High level of knowledge across several security topics like Security Architecture including: designing infrastructure security solutions, architecting secure business applications and integrations, horizon-scanning and keeping abreast of the latest trends and technologies; Security Consultancy including: setting security requirements, knowledge of relevant regulations (e.g. GDPR, PCI-DSS, other international privacy requirements), adherence to security good practice; System-level Security including: operating system hardening, endpoint security, network security, web and application services, database security, privileged user management, etc and Cloud Technologies including: Platform as a Service (PaaS), Infrastructure as a Service (IaaS), Content Delivery Networks (CDN), Web Application Firewall (WAF), etc.
Awareness of DevOps practices and embedding security in the software development lifecycle
Data Security knowledge including: Encryption/Tokenization guidelines, Key Lifecycle Management
Experience of supporting InfoSec Risk Assessments using industry best practice risk assessment and management methodologies
Awareness of current industry security threats, challenges and mitigation techniques
Strong conceptual thinking and communication skills
Ability to work well under minimal supervision, and across multiple suppliers
Team-oriented interpersonal skills, with the ability to communicate effectively with a broad range of people and roles globally, including vendors, IT and business personnel
• Life Assurance
• Accidental Death and Dismemberment Insurance
• Pension Plan
• Performance bonus
• Free fruit delivered for office staff, free coffee and tea
• Cafeteria Benefit – wellness programme, cinema tickets, Multisport card etc.

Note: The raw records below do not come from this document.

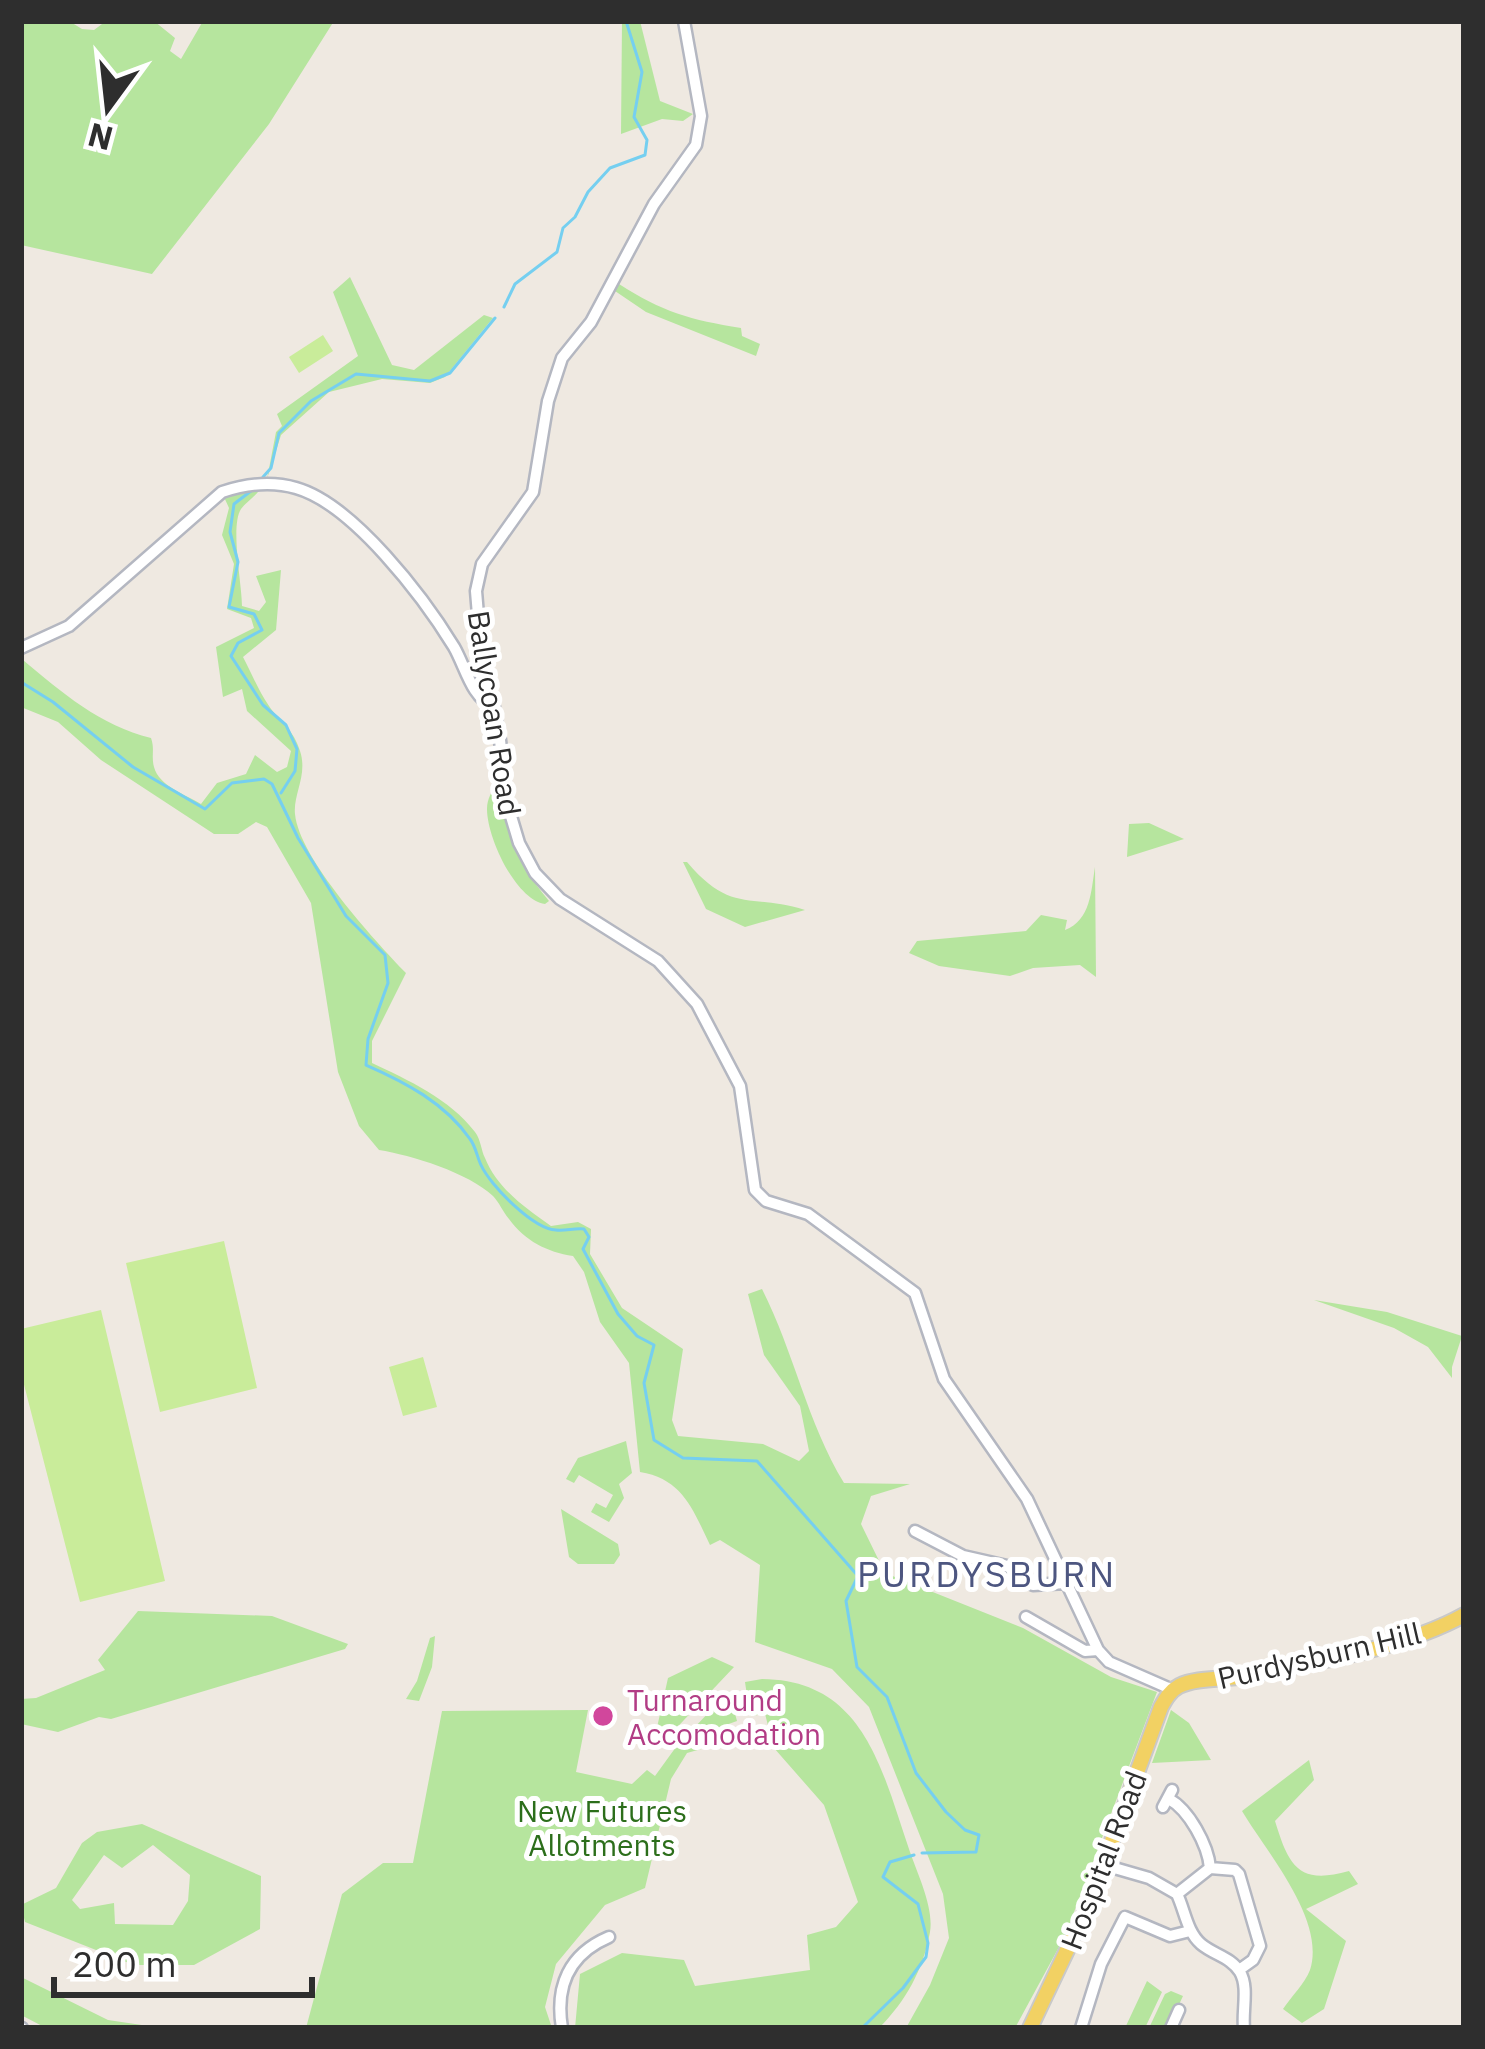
<svg xmlns="http://www.w3.org/2000/svg" width="1485" height="2049" font-family="'IBM Plex Sans',sans-serif">
<style>
.green{fill:#b6e59e;fill-rule:evenodd}
.pitch{fill:#c9ec9a}
.lines{fill:none;stroke-linecap:round;stroke-linejoin:round}
.stream{stroke:#75cff0;stroke-width:3}
.minor-casing{stroke:#b4b7c1;stroke-width:15}
.major-casing{stroke:#c9c9c9;stroke-width:18}
.minor{stroke:#fff;stroke-width:10}
.major{stroke:#f2d163;stroke-width:14}
.hotel-dot{fill:#d1479c;stroke:#fff;stroke-width:4.5}
.labels{text-anchor:middle;dominant-baseline:central;stroke-width:10;stroke-linejoin:round;paint-order:stroke}
.street-label{font-size:30px;fill:#2e2e2e;stroke:#fff}
.hotel-label{font-size:30px;fill:#b23c85;stroke:#fff;text-anchor:start}
.park-label{font-size:30px;fill:#2c6e1b;stroke:#fff}
.quarter-label{font-size:36px;letter-spacing:3px;fill:#4d5680;stroke:#fff}
</style>
<rect width="100%" height="100%" fill="#efe9e1"/>
<path class="green" d="M21 21H69L82 29 94 30 106 21H154L175 38 170 51 181 59 203 21H334L269 124 152 274 21 245Z
M622 21H640L660 101 693 114 683 121 662 119 621 134Z
M350 277 392 365 414 370 484 315 493 318 445 377 430 383 382 379 329 392 281 435 267 479 276 432 282 426 277 414 358 356 333 292Z
M619 284C662 312 691 320 741 328L742 336 760 344 756 356 646 312 615 291Z
M261 488C256 496 246 502 241 509 230 526 242 584 242 606L259 611 266 602 256 576 281 570 276 630 243 657C251 672 259 692 269 706 280 722 294 730 300 751 308 775 293 794 295 814 299 858 375 941 406 973L372 1041V1063C408 1080 450 1099 475 1132 481 1140 481 1150 485 1158 497 1188 525 1208 551 1226L578 1222 591 1229 590 1254 622 1308 683 1349 672 1420 678 1436 763 1444 799 1461 809 1451 800 1406 764 1355 748 1294 762 1289C794 1352 807 1422 844 1483L910 1484 871 1496 861 1524 885 1573 1023 1628 1111 1677 1157 1692 1065 1936 1015 2028H906L930 1985 949 1938 943 1894 869 1707 832 1669 755 1642 760 1565 720 1540 710 1545C693 1510 683 1479 640 1472L629 1363 600 1322 584 1272 573 1256C547 1252 525 1241 509 1219 503 1212 499 1202 493 1196 469 1173 411 1155 379 1150L359 1126 338 1072 311 903 267 827 256 822 238 834H214L101 760 58 722 21 707 23 660C61 692 101 726 151 738 155 749 151 756 154 767 159 786 186 795 201 804L217 783 246 774 255 755 277 772 287 767 291 751 247 711 242 689 223 697 216 647 254 628 251 618 227 609 234 564 222 535 229 508 224 497Z
M498 783C505 829 518 865 549 901L545 904C516 900 487 838 487 809 487 799 492 790 498 783Z
M1149 823 1184 839 1127 857 1129 824Z
M683 862H687C731 914 749 893 805 910L745 927 706 909Z
M1095 867 1096 977 1080 965 1033 968 1010 976 939 966 909 953 917 941 1026 931 1041 915 1067 920 1065 930C1091 920 1091 891 1095 867Z
M1314 1300 1387 1312 1462 1336 1452 1367V1378L1428 1347 1394 1328Z
M626 1441 632 1473 619 1484 624 1498 609 1522 591 1512 596 1503 606 1508 613 1495 579 1475 574 1483 566 1479 578 1458Z
M561 1509 618 1544 620 1555 614 1564H578L569 1557Z
M138 1611 272 1616 348 1644 345 1649 111 1719 99 1717 58 1732 21 1724V1699L36 1698 105 1670 98 1660Z
M435 1636 432 1667 419 1701 406 1699 417 1681 430 1638Z
M712 1657 734 1667 667 1738 654 1741 668 1678Z
M762 1679C865 1680 882 1771 910 1852 918 1875 934 1908 930 1932 923 1970 906 2001 879 2028H575L580 1974 622 1953 684 1960 695 1986 810 1970 807 1935 836 1927 858 1902 824 1805 774 1748 765 1714 750 1716 745 1682Z
M729 1691 737 1721 723 1726 726 1742 687 1753 671 1779 645 1888 605 1905 556 1964 545 2007 552 2028H306L342 1894 383 1863H413L442 1711 588 1710 576 1772 632 1784 647 1770 655 1776 676 1747Z
M1171 1710 1189 1723 1211 1760 1152 1763Z
M1309 1760 1314 1780 1275 1821C1289 1867 1299 1885 1349 1871L1358 1884 1306 1909 1346 1941 1324 2009 1302 2023 1283 2009C1291 1997 1305 1983 1310 1970 1326 1920 1267 1853 1242 1811Z
M142 1824 261 1876 260 1929 194 1965H134L25 1922 21 1905 56 1888 82 1843 97 1832ZM153 1845 190 1875 188 1901 173 1925 115 1924 114 1903 80 1909 72 1900 104 1855 122 1868Z
M21 1977 108 2020 162 2028H46L21 2015Z
M1147 1981 1162 1992 1145 2028H1125Z
M1171 1991 1183 1996 1168 2028H1149L1165 1994Z"/>
<path class="pitch" d="M323 335 333 351 299 373 289 357Z
M224 1241 257 1388 160 1412 126 1263Z
M101 1310 165 1581 80 1602 21 1373V1329Z
M423 1357 437 1407 403 1416 389 1367Z"/>
<g class="lines">
<path class="stream" d="M504 307 515 284 557 252 563 228 575 217 588 192 610 168 645 155 647 140 634 117 642 72 626 21
M263 477 271 468 279 433 311 401 356 374 430 381 450 373 495 318
M251 491 234 504 230 532 238 562 229 607 254 614 262 630 238 643 231 656 263 705 286 725 297 749 295 771 281 793
M21 682 53 702 133 767 205 809 232 783 264 779 272 784 298 838 346 916 385 955 388 983 368 1039 366 1065C405 1082 445 1103 470 1139 476 1147 477 1157 481 1165 490 1185 533 1229 556 1230 566 1231 574 1228 584 1229L589 1237 583 1249 618 1314 637 1336 654 1345 644 1383 654 1440 683 1458 757 1461 858 1576 846 1601 857 1667 887 1697 916 1773 946 1812 965 1830 979 1835 976 1852 922 1853
M862 2028 903 1988 926 1957 928 1943 918 1904 883 1877 890 1862 914 1855"/>
<defs>
<path id="minor" d="M684 21 701 116 696 145 654 204 591 322 562 358 548 401 533 492 482 564 476 591 480 639 500 740 507 803 519 843 535 873 560 899 658 961 697 1004 740 1086 755 1190 766 1201 808 1214 915 1293 944 1379 1027 1499 1098 1650 1109 1662 1173 1690
M21 648 69 626 222 492C246 484 272 481 296 488 353 504 424 598 454 647 466 668 471 697 494 707
M915 1531 963 1556 1007 1566 1033 1585 1066 1583
M1026 1617 1085 1651 1098 1650
M1169 1799C1189 1810 1208 1845 1210 1868
M1163 1807 1172 1790
M1104 1865 1149 1878 1177 1894C1185 1911 1187 1932 1201 1944 1214 1955 1231 1957 1240 1972 1249 1987 1242 2011 1244 2028
M1177 1894 1210 1868 1235 1870 1239 1874 1260 1946 1253 1960 1239 1970
M21 2028H22
M562 2028C555 1986 569 1954 609 1937
M1081 2028 1101 1964 1125 1917 1170 1936 1190 1931
M1171 2028 1179 2010"/>
<path id="major" d="M1030 2028 1089 1904 1161 1707C1166 1698 1170 1691 1179 1686 1197 1677 1225 1680 1245 1676 1314 1662 1403 1649 1464 1615"/>
</defs>
<use href="#minor" class="minor-casing"/>
<use href="#major" class="major-casing"/>
<use href="#minor" class="minor"/>
<use href="#major" class="major"/>
</g>
<circle class="hotel-dot" cx="603" cy="1716" r="12"/>
<g class="labels">
<g class="street-label">
<text transform="translate(495 713) rotate(81)">Ballycoan Road</text>
<text transform="translate(1319 1655) rotate(-13)">Purdysburn Hill</text>
<text transform="translate(1103 1860) rotate(-69)">Hospital Road</text>
</g>
<g class="hotel-label">
<text x="627" y="1699">Turnaround<tspan x="627" dy="34">Accomodation</tspan></text>
</g>
<g class="park-label">
<text x="602" y="1810">New Futures<tspan x="602" dy="34">Allotments</tspan></text>
</g>
<g class="quarter-label">
<text x="987" y="1573">PURDYSBURN</text>
</g>
</g>
<rect width="1485" height="2049" fill="none" stroke="#2e2e2e" stroke-width="48"/>
<g transform="translate(108 108) rotate(195)" stroke="#ffffff" stroke-width="9" paint-order="stroke">
<path d="M0-9L21 45L0 30L-21 45Z" fill="#2e2e2e"/>
<text y="-18" font-size="33" font-weight="bold" text-anchor="middle" fill="#2e2e2e">N</text>
</g>
<path d="M54 1977v18h258v-18" fill="none" stroke="#2e2e2e" stroke-width="6"/>
<text x="72" y="1977" font-size="36" fill="#2e2e2e" stroke="#ffffff" stroke-width="9" paint-order="stroke">200 m</text>
</svg>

• Possibility of working from home
• Medical: Employee cover + opportunity to buy additional cover for family
• Employee Assistance Program for employee and dependents
Dyson is an equal opportunity employer. We know that great minds don’t think alike, and it takes all kinds of minds to make our technology so unique. We welcome applications from all backgrounds and employment decisions are made without regard to race, colour, religion, national or ethnic origin, sex, sexual orientation, gender identity or expression, age, disability, protected veteran status or other any other dimension of diversity.